The University of Texas Health Science Center, Department of Neurology, 6431 Fannin, Room 7.044, Houston, Texas 77030, U.S.A.

Although it is known that rubella-immune individuals have T cells that proliferate in vitro in response to rubella virus (RV), the determinants that evoke this response have not been identified. This study utilized recombinant proteins that express overlapping sequences of the RV structural open reading frame to identify domains of the structural proteins that contain cell-mediated immunodominant sequences. Lysates enriched with RV fusion proteins (RecA-RV-LacZ) were prepared from Escherichia coli transformed with plasmids which contained specific RV cDNA inserts. Approximately 62% of RV-immune individuals gave RV-specific responses to one or more of the RV fusion proteins. Over 10% of immune individuals recognized the capsid sequence C₁-C₂₉. Lymphoproliferation data from studies using six overlapping synthetic peptides representing this sequence suggested that as much as 70% of the immune population may recognize this domain. An E1 sequence, E1₂₀₂-E1₂₈₃, was recognized by 15% of the RV-immune individuals with the fusion proteins. Five synthetic peptides representing this sequence had an overall response rate of 50%. The sequence C₆₄-C₉₇ failed to evoke any RV-specific responses with the fusion proteins and synthetic peptides representing this sequence were used to verify that the RV fusion proteins and the criteria used to identify RV-specific responses were adequate.
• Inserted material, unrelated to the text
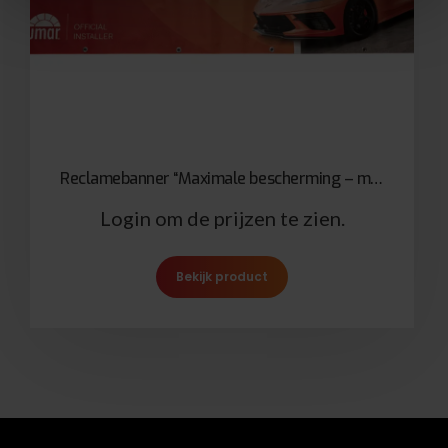
Reclamebanner “Maximale bescherming – minimale inspanning”
Login om de prijzen te zien.
Bekijk product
These peptides gave a response rate of only 6%. In general, significant responses to specific fusion proteins correlated with high responses (stimulation index 4.0) to representative synthetic peptides. This study suggests that the recombinant proteins were beneficial in identifying cell-mediated immunodominant domains of the RV structural proteins which could be further characterized with synthetic peptides.

Received 14 July 1992; accepted 15 October 1992.